Re: pg_rewind does not rewind diverging timelines

From: Japin Li <japinli(at)hotmail(dot)com>
To: Mats Kindahl <mats(dot)kindahl(at)gmail(dot)com>
Cc: surya poondla <suryapoondla4(at)gmail(dot)com>, pgsql-hackers(at)lists(dot)postgresql(dot)org
Subject: Re: pg_rewind does not rewind diverging timelines
Date: 2026-05-26 06:56:09
Message-ID: SY7PR01MB109216DF36CF987CF6EF10B29B60B2@SY7PR01MB10921.ausprd01.prod.outlook.com
Views: Whole Thread | Raw Message | Download mbox | Resend email
Thread:
Lists: pgsql-hackers


Hi, Mats

Thanks for updating the patch.

On Mon, 25 May 2026 at 20:59, Mats Kindahl <mats(dot)kindahl(at)gmail(dot)com> wrote:
> Hi Japin,
>
> On Mon, May 25, 2026 at 7:21 AM Japin Li <japinli(at)hotmail(dot)com> wrote:
>
> Hi, Mats
>
> On Sun, 24 May 2026 at 20:30, Mats Kindahl <mats(dot)kindahl(at)gmail(dot)com> wrote:
> > On Fri, May 22, 2026 at 12:09 AM surya poondla <suryapoondla4(at)gmail(dot)com> wrote:
> >
> > Hi Mats,
> >
> > Thanks for picking this up -- the scenario is a real one and I think the UUID-tagging approach is a clean way to
> > solve it. v2 applies and builds without trouble, and the core algorithm reads well to me.
> > I have a handful of observations that I'd love your thoughts.
> >
> > Hi Surya,
> >
> > Thank you for the review. It is a quite rare scenario, but it is real and the fix is simple.
> >
> > Regarding Correctness I have the below thoughts
> >
> > 1. UUIDv7 timestamp epoch.
> > In StartupXLOG():
> > TimestampTz now = GetCurrentTimestamp();
> > generate_uuidv7_r(&uuid_buf, (uint64)(now / 1000),
> > (uint32)(now % 1000) * 1000);
> >
> > I think there might be a small mismatch here: GetCurrentTimestamp() returns microseconds since the Postgres epoch
> > (2000-01-01),
> > whereas generate_uuidv7_r describes its first argument as milliseconds since the Unix epoch.
> > As written that 30-year offset would land in the UUID's timestamp field, so the resulting UUID wouldn't be a
> > conformant UUIDv7 and wouldn't
> > time-order against UUIDv7s generated through the SQL functions.
> >
> >
> >
> > Uniqueness is preserved either way, so the rewind logic still works as intended but it seemed worth flagging.
> >
> > I see conversion that's used elsewhere as:
> > us = ts + (POSTGRES_EPOCH_JDATE - UNIX_EPOCH_JDATE)
> > * SECS_PER_DAY * USECS_PER_SEC;
> >
> > Or, since promotion isn't on a hot path, gettimeofday() / time(NULL) directly would also be fine.
> >
> > Yes, the intention was to use a proper timestamp to allow debugging servers if necessary. Switched to gettimeofday
> () and
> > used 0 for sub-ms since this is not going to be critical. (We could use ns here as well, but that would only solve
> a race
> > if you have two servers being promoted in the same ms, which I find unlikely, and there is a random number added
> for that
> > situation.)

Tasks
1/ Reproduce the pg_rewind thread from "From: Japin Li" up to and including "updating the patch.".
2/ Continue the pg_rewind email thread from the point where it stops.

Data shown
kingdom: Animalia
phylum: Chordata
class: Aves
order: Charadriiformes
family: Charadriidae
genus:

Task results
1/
From: Japin Li <japinli(at)hotmail(dot)com>
To: Mats Kindahl <mats(dot)kindahl(at)gmail(dot)com>
Cc: surya poondla <suryapoondla4(at)gmail(dot)com>, pgsql-hackers(at)lists(dot)postgresql(dot)org
Subject: Re: pg_rewind does not rewind diverging timelines
Date: 2026-05-26 06:56:09
Message-ID: SY7PR01MB109216DF36CF987CF6EF10B29B60B2@SY7PR01MB10921.ausprd01.prod.outlook.com
Views: Whole Thread | Raw Message | Download mbox | Resend email
Thread:
Lists: pgsql-hackers


Hi, Mats

Thanks for updating the patch.

2/
> >
> > 2. EOR-record path, the intent is unclear.
> >
> > The comment above generate_uuidv7_r() at says:
> >
> > "The same UUID is written into the history file and later into the XLOG_END_OF_RECOVERY record so that pg_rewind
> can
> > distinguish two servers..."
> >
> > But from what I can see only the history-file part actually lands.
> > xl_end_of_recovery is unchanged, CreateEndOfRecoveryRecord() doesn't add the UUID, and XLogCtl->ThisTimeLineUUID
> is
> > written under info_lck without a
> > reader (I couldn't grep it).
> >
> > The xlog_redo() memset() + Min(rec_len, sizeof(...)) change reads like preparation for an EOR-struct extension
> that
> > ended up not being part of the patch.
> >
> > Was the EOR-record piece something you intended to keep for a follow-up, or has it been superseded by the
> > history-file approach?
> >
> > No, the EOR changes are not needed for the promotion, contrary to what I originally thought. Cleaned up the comment
> and
> > the code and removed all traces of changes to the EOR (I hope).
> >
> >
> >
> > 3. Malformed UUID handling in readTimeLineHistory().
> >
> > The optional field-4 path is:
> >
> > if (nfields == 4 && strlen(uuid_str) == UUID_STR_LEN)
> > {
> > Datum datum = DirectFunctionCall1(uuid_in,
> > CStringGetDatum(uuid_str));
> > ...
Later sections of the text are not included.